API Documentation¶
pangaeapy is a package allowing to download and analyse metadata as well as data from tabular PANGAEA (https://www.pangaea.de) datasets.
- class pangaeapy.PanDataSet(id=None, paramlist=None, deleteFlag='', enable_cache=False, cachedir=None, include_data=True, expand_terms=[], auth_token=None, cache_expiry_days=1)[source]¶
PANGAEA DataSet The PANGAEA PanDataSet class enables the creation of objects which hold the necessary information, including data as well as metadata, to analyse a given PANGAEA dataset.
- Parameters:
id (str) – The identifier of a PANGAEA dataset. An integer number or a DOI is accepted here
deleteFlag (str) – in case quality flags are avialable, this parameter defines a flag for which data should not be included in the data dataFrame. Possible values are listed here: https://wiki.pangaea.de/wiki/Quality_flag
enable_cache (boolean) – If set to True, PanDataSet objects are cached as pickle files either on the local home directory within a directory called ‘.pangaeapy_cache’ or in cachedir given by the user in order to avoid unnecessary downloads.

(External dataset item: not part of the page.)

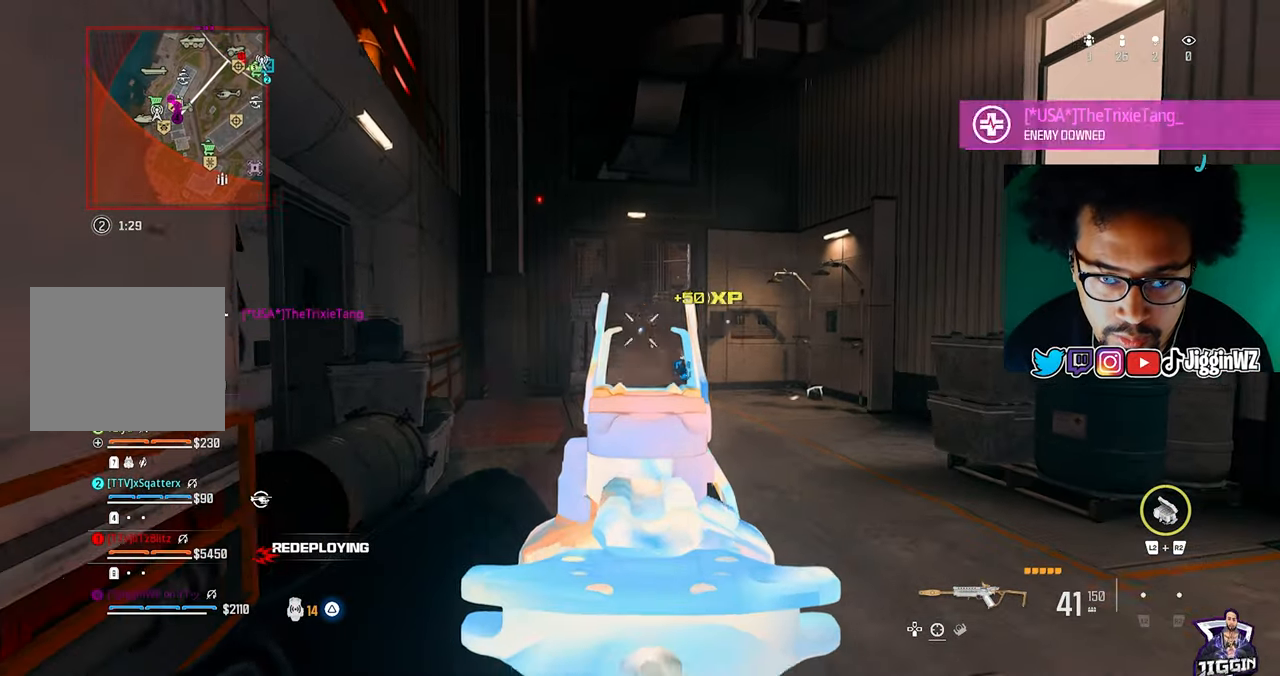
{"buttons": ["L1", "R1"], "left_stick": "up-right", "right_stick": "down", "events": [[133, "left_stick", "up-left"], [133, "right_stick", "center"], [300, "right_stick", "down"], [400, "left_stick", "up-right"]]}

include_data (boolean) – determines if data table is downloaded and added to the self.data dataframe. If you are interested in metadata only set this to False
expand_terms (list or int) – indicates if found ontology terms for parameters shall be expanded for the given list of terminology ids, i.p. add their hierarchy terms / classification
- id¶
The identifier of a PANGAEA dataset. An integer number or a DOI is accepted here
- Type:
int
- uri¶
The PANGAEA DOI (alternative label)
- Type:
str
- doi¶
The PANGAEA DOI
- Type:
str
- title¶
The title of the dataset
- Type:
str
- abstract¶
the abstract or summary of the dataset
- Type:
str
- year¶
The publication year of the dataset
- Type:
int
- authors¶
a list containing the PanAuthot objects (author info) of the dataset
- Type:
list of PanAuthor
- citation¶
the full citation of the dataset including e.g. author, year, title etc..
- Type:
str
- params¶
a list of all PanParam objects (the parameters) used in this dataset
- Type:
list of PanParam
- parameters¶
synonym for self.params
- Type:
list of PanParam
- events¶
a list of all PanEvent objects (the events) used in this dataset
- Type:
list of PanEvent
- projects¶
a list containing the PanProjects objects referenced by this dataset
- Type:
list of PanProject
- mintimeextent¶
a string containing the min time of data set extent
- Type:
str
- maxtimeextent¶
a string containing the max time of data set extent
- Type:
str
- data¶
a pandas dataframe holding all the data
- Type:
pandas.DataFrame
- loginstatus¶
a label which indicates if the data set is protected or not default value: ‘unrestricted’
- Type:
str
- isCollection¶
indicates if this dataset is a collection data set within a collection of child data sets
- Type:
boolean
- collection_members¶
a list of DOIs of all child data sets in case the data set is a collection data set
- Type:
list
- moratorium¶
a label which provides the date until the dataset is under moratorium
- Type:
str
- datastatus¶
a label which provides the detail about the status of the dataset whether it is published or in review or deleted
- Type:
str
- registrystatus¶
a string which indicates the registration status of a dataset
- Type:
str
- licence¶
a licence object, usually creative commons
- Type:
PanLicence
- auth_token¶
the PANGAEA auhentication token, you can find it at https://www.pangaea.de/user/
- Type:
str
- cache_expiry_days¶
the duration a cached pickle/cache is accepted, after this pangaeapy will load it again and ignor ethe cache
- Type:
int
- cachedir¶
the full path to the cache directory, will be created if it doesn’t exist
- Type:
str
- keywords¶
A list of keyword names. Only actual keywords, technical and auto-generated ones are ignored right now.
- Type:
list[str]
- check_pickle()[source]¶
Verifies if a cached pickle files needs to be refreshed (reloaded) Files are checked after 24 hrs earliest but only updated in case the metadata indicates changes occured
- Parameters:
expirydays
bool (Returns)
-------
- download(indices: list = None, columns: list[str] = None)[source]¶
Download binary data if available; otherwise, save dataframe as CSV.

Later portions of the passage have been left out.